Единственное, что им надо для этого сделать, это развернуться и открыть огонь.

Тогда людям останется одно — упасть и умереть.

Когда мимо проходит последний солдат, люди бросаются к развалинам сгоревшего дома. Искореженная жестяная крыша до сих пор чадит. Стоит открытый сундук, из которого вырываются языки пламени. Что может так красиво и живописно гореть?

Люди становятся на гору обгорелых камней и скандируют:

Хум кья чахтей?

Азади!

Они зовут «Лашкар»:

Айва-айва!

Лашкар-э-Тайба!

* * *

Новости продолжают прибывать.

Силами специального назначения арестован Мудасер Назир.

Приходит его отец. Он тяжело и поверхностно дышит. У него серое, как пепел, лицо. Он выглядит как осенний лист весной.

Его мальчика увезли в армейский лагерь.

— Он не повстанец. В прошлом году его ранили во время протестов.

— Мне сказали, что если я хочу получить сына, то должен отправить к ним дочь. Говорят, что она — связная, что она помогает переправлять имущество повстанцам «Хизба».

Может быть, это правда, но может быть, и нет. Но, как бы то ни было, она обречена.


Я буду помогать повстанцу из «Хизба» переправлять имущество.

И он убьет меня за то, что я — это я.

Скверная женщина с непокрытой головой.

Индианка.

Индианка?

Это неважно.

Так все это и происходит.

Ни о чем


Я бы с удовольствием написала что-нибудь замысловатое, что-то вроде тех рассказов, в которых происходят всякие пустяки, о которых можно много писать. В Кашмире так не получится. То, что здесь происходит, не отличается замысловатостью. Здесь слишком много крови для хорошей литературы.

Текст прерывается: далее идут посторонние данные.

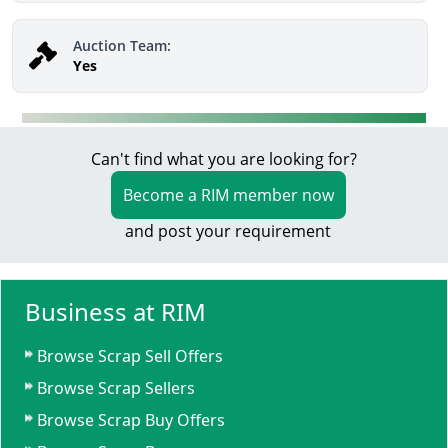
Auction Team:
Yes
Can't find what you are looking for?
Become a RIM member now
and post your requirement
Business at RIM
Browse Scrap Sell Offers
Browse Scrap Sellers
Browse Scrap Buy Offers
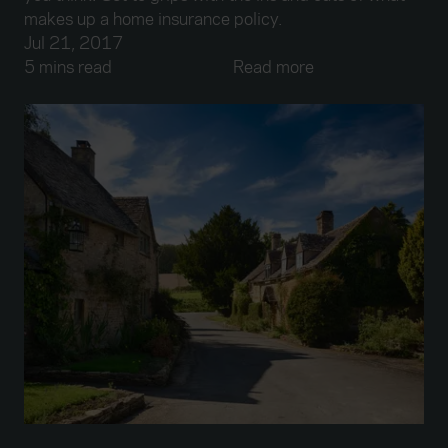
makes up a home insurance policy.
Jul 21, 2017
5 mins read
Read more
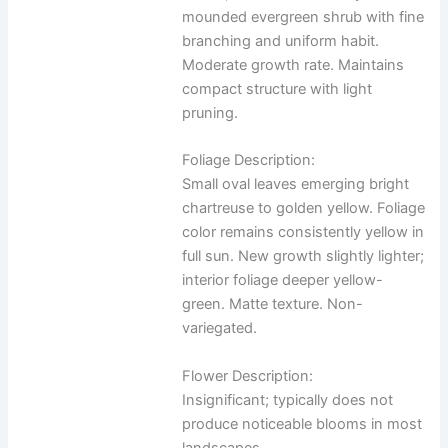
mounded evergreen shrub with fine
branching and uniform habit.
Moderate growth rate. Maintains
compact structure with light
pruning.
Foliage Description:
Small oval leaves emerging bright
chartreuse to golden yellow. Foliage
color remains consistently yellow in
full sun. New growth slightly lighter;
interior foliage deeper yellow-
green. Matte texture. Non-
variegated.
Flower Description:
Insignificant; typically does not
produce noticeable blooms in most
landscapes.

Вопрос 1: Почему мои рассказы незамысловаты?

Вопрос 2: Сколько крови достаточно для хорошей литературы?

* * *

К последней странице дневника приклеен листок с армейским пресс-релизом:

Информационное пресс-бюро (военного ведомства)

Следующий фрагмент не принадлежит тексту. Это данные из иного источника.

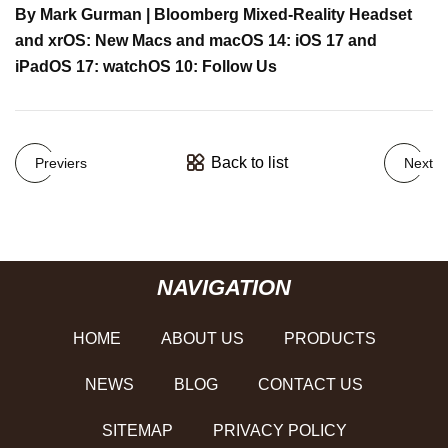
By Mark Gurman | Bloomberg Mixed-Reality Headset
and xrOS: New Macs and macOS 14: iOS 17 and
iPadOS 17: watchOS 10: Follow Us
Back to list
Previers
Next
NAVIGATION
HOME
ABOUT US
PRODUCTS
NEWS
BLOG
CONTACT US
SITEMAP
PRIVACY POLICY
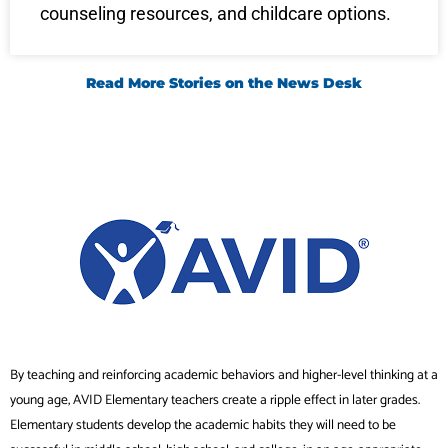
counseling resources, and childcare options.
Read More Stories on the News Desk
By teaching and reinforcing academic behaviors and higher-level thinking at a
young age, AVID Elementary teachers create a ripple effect in later grades.
Elementary students develop the academic habits they will need to be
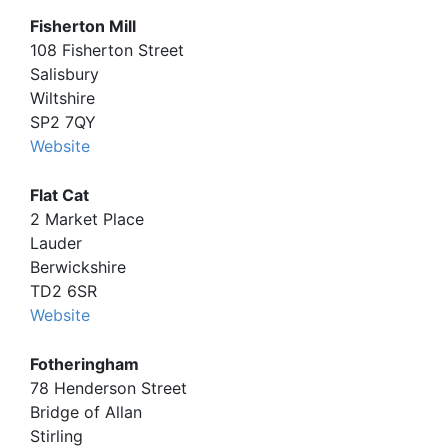
Fisherton Mill
108 Fisherton Street
Salisbury
Wiltshire
SP2 7QY
Website
Flat Cat
2 Market Place
Lauder
Berwickshire
TD2 6SR
Website
Fotheringham
78 Henderson Street
Bridge of Allan
Stirling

Отдел по связям с общественностью правительства Индии

Министерство обороны (Сринагар)

Девочки из Бандипоры едут на экскурсию


Бандипора, 17 сентября: Сегодня наступил волнующий и важный день в жизни 17 девочек из деревень Эрин и Дардпора (район Бандипора); сегодня они отправляются на 13-дневную экскурсию в Агру, Дели и Чандигарх по инициативе госпожи Сони Мехра и Анила Мехра, командира 81-й горнострелковой бригады, расквартированной в деревне Эрин. Эти девочки отправятся в поездку в сопровождении двух женщин и двух членов деревенского совета, а также нескольких офицеров 14-го батальона Раштрийских стрелков. Они посетят места, имеющие исторический и образовательный интерес, в Агре, Дели и Чандигархе. Они будут иметь честь быть лично принятыми губернатором Пенджаба и губернатором их собственного штата.

Коммандер Анил Мехра, командир 81-й горнострелковой бригады, обращаясь к участникам экскурсии, посоветовал им извлечь как можно больше пользы из предоставленной возможности. Он порекомендовал девочкам и другим экскурсантам внимательно присмотреться к прогрессу, достигнутому в других штатах, и выступить в поездке послами мира. На мероприятии также присутствовали полковник Пракаш Сингх Неги, командир 14-го батальона Раштрийских стрелков, выбранные старосты двух деревень, родители экскурсанток и представители местного населения.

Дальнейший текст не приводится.